● **PROBLEM REQUIREMENTS**
Can you write out every line of the records below word for word, leaving out the pictures?

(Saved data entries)

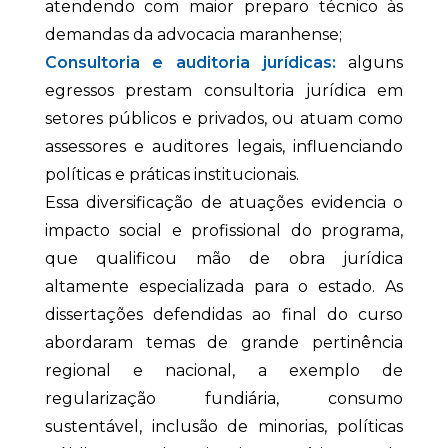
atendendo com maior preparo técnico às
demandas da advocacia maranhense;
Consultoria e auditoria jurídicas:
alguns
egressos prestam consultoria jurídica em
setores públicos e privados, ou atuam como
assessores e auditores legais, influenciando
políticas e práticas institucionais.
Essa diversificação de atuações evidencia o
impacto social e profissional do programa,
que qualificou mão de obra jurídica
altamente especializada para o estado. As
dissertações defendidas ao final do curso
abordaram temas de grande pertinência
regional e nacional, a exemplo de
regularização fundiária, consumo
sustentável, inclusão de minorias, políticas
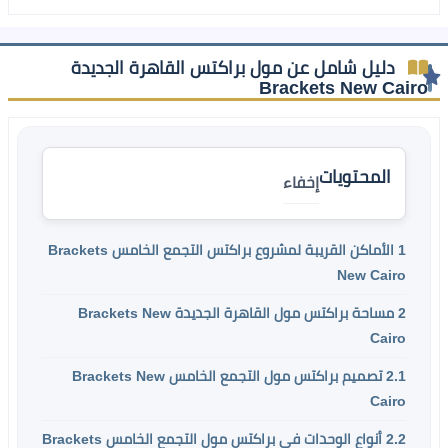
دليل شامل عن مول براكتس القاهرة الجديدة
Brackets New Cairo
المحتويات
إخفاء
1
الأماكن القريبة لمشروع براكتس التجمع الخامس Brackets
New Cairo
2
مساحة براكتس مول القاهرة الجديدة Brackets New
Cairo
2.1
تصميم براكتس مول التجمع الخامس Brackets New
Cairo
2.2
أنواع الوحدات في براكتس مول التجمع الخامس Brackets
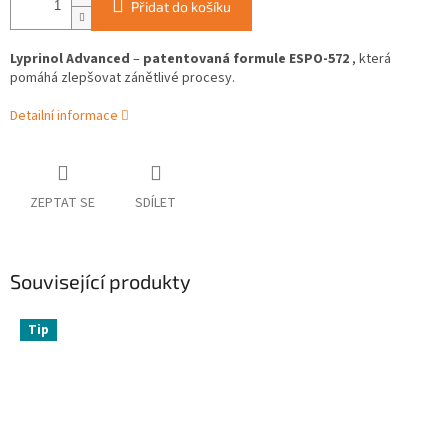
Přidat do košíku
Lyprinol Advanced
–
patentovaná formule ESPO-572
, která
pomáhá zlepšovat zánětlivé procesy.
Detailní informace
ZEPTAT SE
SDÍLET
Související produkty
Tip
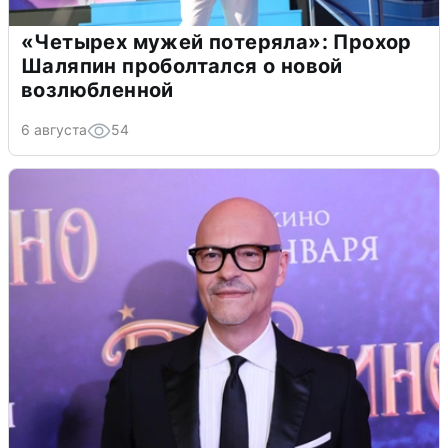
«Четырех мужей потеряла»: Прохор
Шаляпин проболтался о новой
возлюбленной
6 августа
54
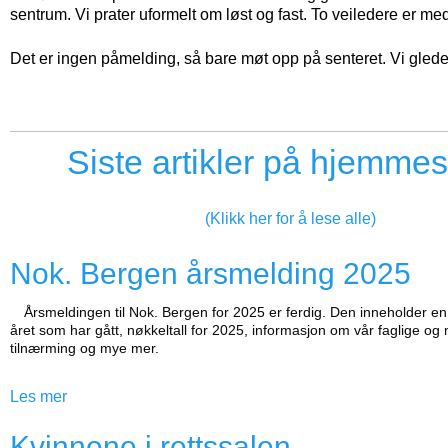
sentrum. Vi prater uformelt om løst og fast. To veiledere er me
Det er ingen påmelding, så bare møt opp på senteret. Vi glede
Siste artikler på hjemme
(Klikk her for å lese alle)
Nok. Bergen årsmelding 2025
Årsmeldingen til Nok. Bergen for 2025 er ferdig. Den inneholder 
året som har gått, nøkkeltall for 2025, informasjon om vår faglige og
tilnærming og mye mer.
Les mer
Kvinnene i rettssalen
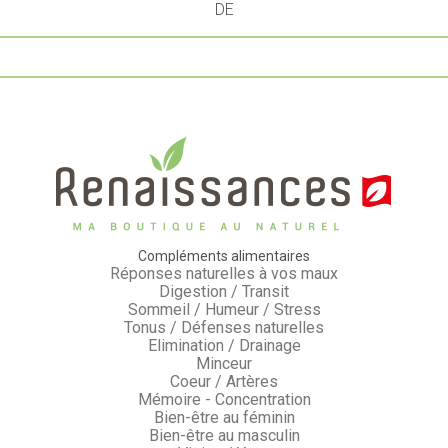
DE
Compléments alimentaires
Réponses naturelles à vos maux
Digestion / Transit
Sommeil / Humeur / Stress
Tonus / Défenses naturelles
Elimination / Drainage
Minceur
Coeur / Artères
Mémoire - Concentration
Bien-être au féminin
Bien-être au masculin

● **YOUR SOLUTION**
atendendo com maior preparo técnico às
demandas da advocacia maranhense;
Consultoria e auditoria jurídicas:
alguns
egressos prestam consultoria jurídica em
setores públicos e privados, ou atuam como
assessores e auditores legais, influenciando
políticas e práticas institucionais.
Essa diversificação de atuações evidencia o
impacto social e profissional do programa,
que qualificou mão de obra jurídica
altamente especializada para o estado. As
dissertações defendidas ao final do curso
abordaram temas de grande pertinência
regional e nacional, a exemplo de
regularização fundiária, consumo
sustentável, inclusão de minorias, políticas
دليل شامل عن مول براكتس القاهرة الجديدة
Brackets New Cairo
المحتويات
إخفاء
1
الأماكن القريبة لمشروع براكتس التجمع الخامس Brackets
New Cairo
2
مساحة براكتس مول القاهرة الجديدة Brackets New
Cairo
2.1
تصميم براكتس مول التجمع الخامس Brackets New
Cairo
2.2
أنواع الوحدات في براكتس مول التجمع الخامس Brackets
Přidat do košíku
Lyprinol Advanced
–
patentovaná formule ESPO-572
, která
pomáhá zlepšovat zánětlivé procesy.
Detailní informace
ZEPTAT SE
SDÍLET
Související produkty
Tip
«Четырех мужей потеряла»: Прохор
Шаляпин проболтался о новой
возлюбленной
6 августа
54
sentrum. Vi prater uformelt om løst og fast. To veiledere er me
Det er ingen påmelding, så bare møt opp på senteret. Vi glede
Siste artikler på hjemme
(Klikk her for å lese alle)
Nok. Bergen årsmelding 2025
Årsmeldingen til Nok. Bergen for 2025 er ferdig. Den inneholder 
året som har gått, nøkkeltall for 2025, informasjon om vår faglige og
tilnærming og mye mer.
Les mer
Kvinnene i rettssalen
DE
Compléments alimentaires
Réponses naturelles à vos maux
Digestion / Transit
Sommeil / Humeur / Stress
Tonus / Défenses naturelles
Elimination / Drainage
Minceur
Coeur / Artères
Mémoire - Concentration
Bien-être au féminin
Bien-être au masculin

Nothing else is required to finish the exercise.